Papers on graph convolution

Why are graph neural net worth of your interest ?

Because of the applications, it ranges from 3D mesh object to recommandation with rich data annotation. The only problem it has, is that application of neural networks is non trivial. There is no obvious, built in graph operator. Different applications usually require different ways of treating the information. This is why I will present some papers that use various methods.

Insighful articles on graph convolution and graph pooling

Variational Autoencoders for Deforming 3D Mesh Models

This paper presents a simple way to use regular 3D mesh.

Main elements :

Dataset of moving characters : same topology for all elements
RIMD representation that is rotation and scale invariant
Fully connected auto encoder as usage is straight forward

A simple fully connected approach

Weighted Graph Cuts without Eigenvectors: A Multilevel Approach

This paper presents the fundamental Graclus algorithm used to build a pooling operation for graphs.

This paper presents a way to do clustering on large scale graph through a hierarchical strategy. The Graclus pooling method allows to reduce the original graph to a reasonable size. From the labels extracted from the higher order graph, a refinement strategy allows to propagates the labels to all lower order graphs until the initial one is reached.

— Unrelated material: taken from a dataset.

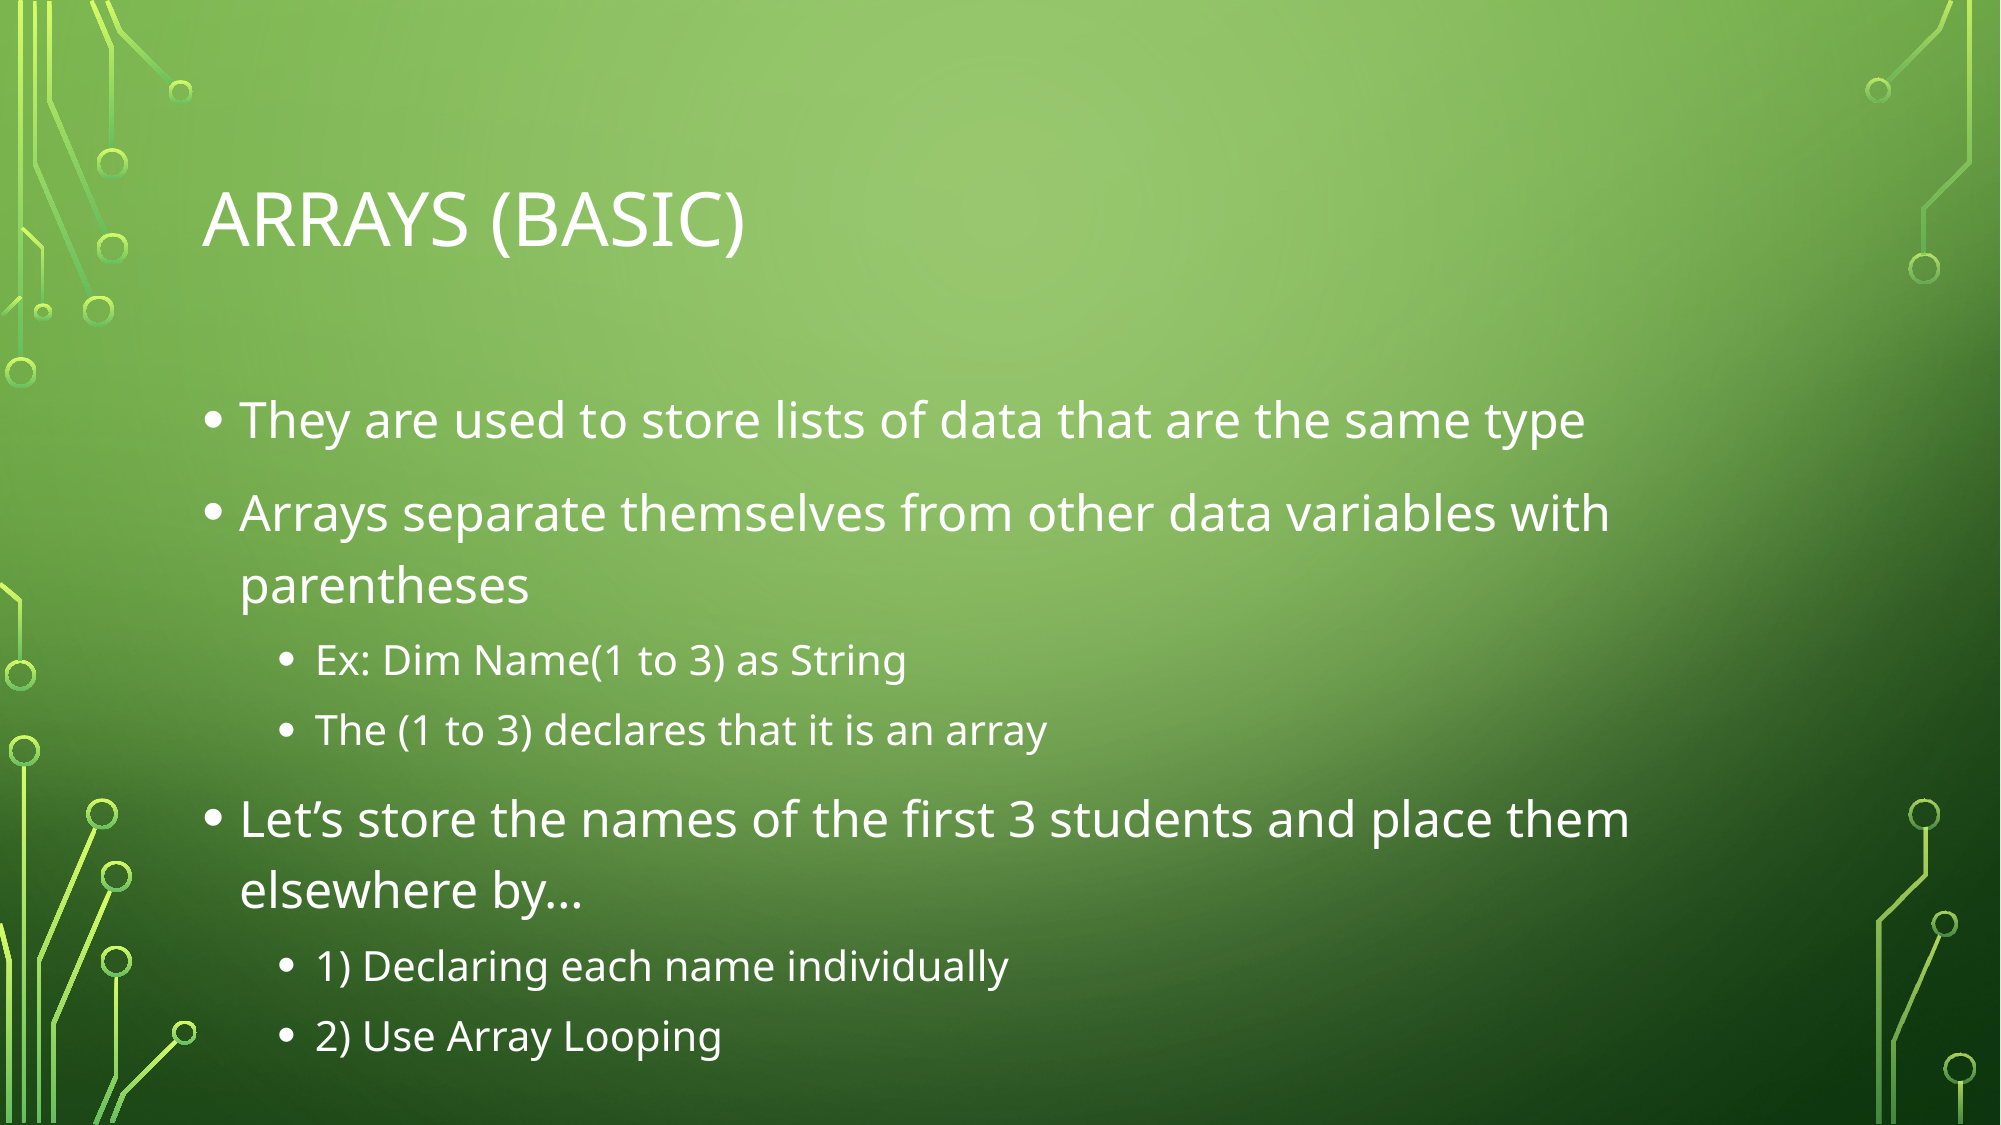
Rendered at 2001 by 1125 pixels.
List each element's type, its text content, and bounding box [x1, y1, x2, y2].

list They are used to store lists of data that are the same type Arrays separate themselves from other data variables with parentheses Ex: Dim Name(1 to 3) as String The (1 to 3) declares that it is an array Let’s store the names of the first 3 students and place them elsewhere by… 1) Declaring each name individually 2) Use Array Looping [187, 369, 1813, 950]
title Arrays (Basic) [187, 101, 1813, 344]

A figure from the paper illustrates this idea for a clustering algorithm with 2 clusters.

graclus steps

Coarsening phase :

Start with all nodes unmarked
Select all nodes in random order
Merge the selected node with the node having the highest weight
If there is no other node, the node is merged with itself

Possible wieghts for the algorithms are edges weights or \(weight_{edge}(x, y) / connectivity(x) + weight_{edge}(x, y) / connectivity(y)\)

Refinement step : Once the labels are extracted from the high order graph, we need to propagate them to lower order graph to have a label on all final nodes. This paper suggests to change the label of nodes that are neighbours to another super node. And change assignments of this node only according to a weighted kernel k-mean procedure. It is also precised that incremental k-mean also performs much better.

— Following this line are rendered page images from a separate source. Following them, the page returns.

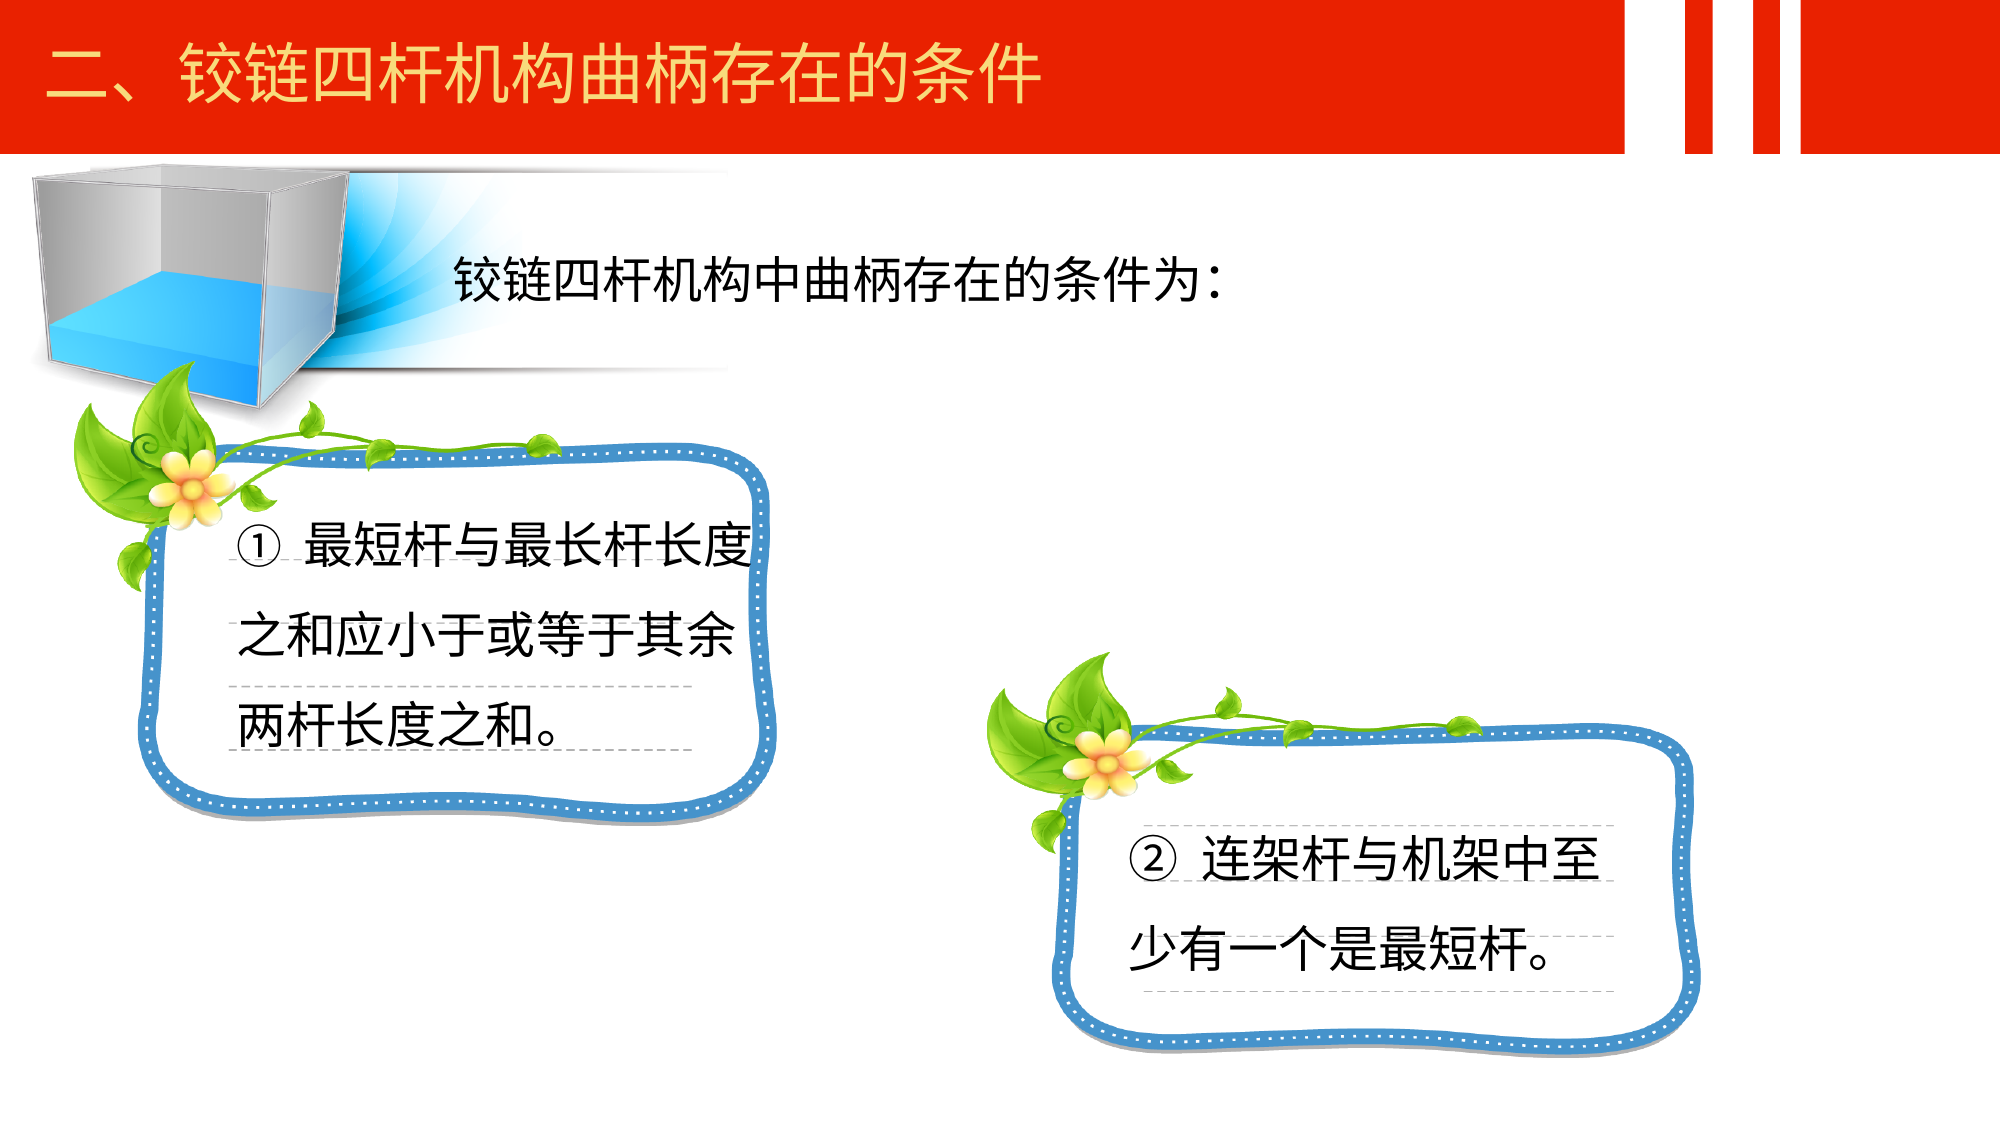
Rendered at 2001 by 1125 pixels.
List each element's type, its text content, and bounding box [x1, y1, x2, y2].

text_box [74, 361, 778, 826]
text_box 二、铰链四杆机构曲柄存在的条件 [28, 24, 1060, 120]
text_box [987, 652, 1701, 1058]
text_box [29, 163, 1241, 436]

Given i-th order graph \(G_i\) with labels for all nodes \(n_{gi}\), assign nodes label to \(G_{i-1}\).
Define boundary nodes as nodes having edges to nodes with different labels.
For the boundary points, test if switching labels improves the considered clustering metric.

Graph Convolutional Neural Networks for Web-Scale Recommender Systems

This paper presents a collections of technics that were used to efficently extract value from graph data at Pinterest.

Main steps :

Localized convolution : Use a sub part of the graph for conv
Convolution with random walk : sampling of the neighbourhood of nodes using a random walk importance sampled with edge weights
Importance pooling : Use random walk to generate weights that can be used to do sample pooling
Curriculum training and efficient map reduce schema

The neighbourhood feature is defined as the weigthed mean of the neighbourhood nodes features. The neighbourhood is defined thanks to the weights extracted through random walk.

The pooling is done in an inverse manner, we first select the nodes we want to have after the k convolutions. For batch b, we select n_batch nodes N and wish to stack K convolutions. We thus proceed to build S(k) recursively with S(K) = {N} and S(k-1) = S(k) + neighbourhood(k)

For each phase k, a neighbourhood convolution is performed on all the neighbourhood of each node of S(k). After it, for each node, the embedding of the next layer is computed with the current embedding of the node and the one of the neighboorhood.

The article provides a clean summary of the algorithm. algorithm sum up

Additional trick used to scale :

Handling large scale data : Split the nodes in the graph in a hash ring manner, add all the neigbourhood of the all nodes in the subgraph to be able to run batches.
Deep embedding computed via map reduce : One job for neigbourhood feature and one job for next layer feature computation.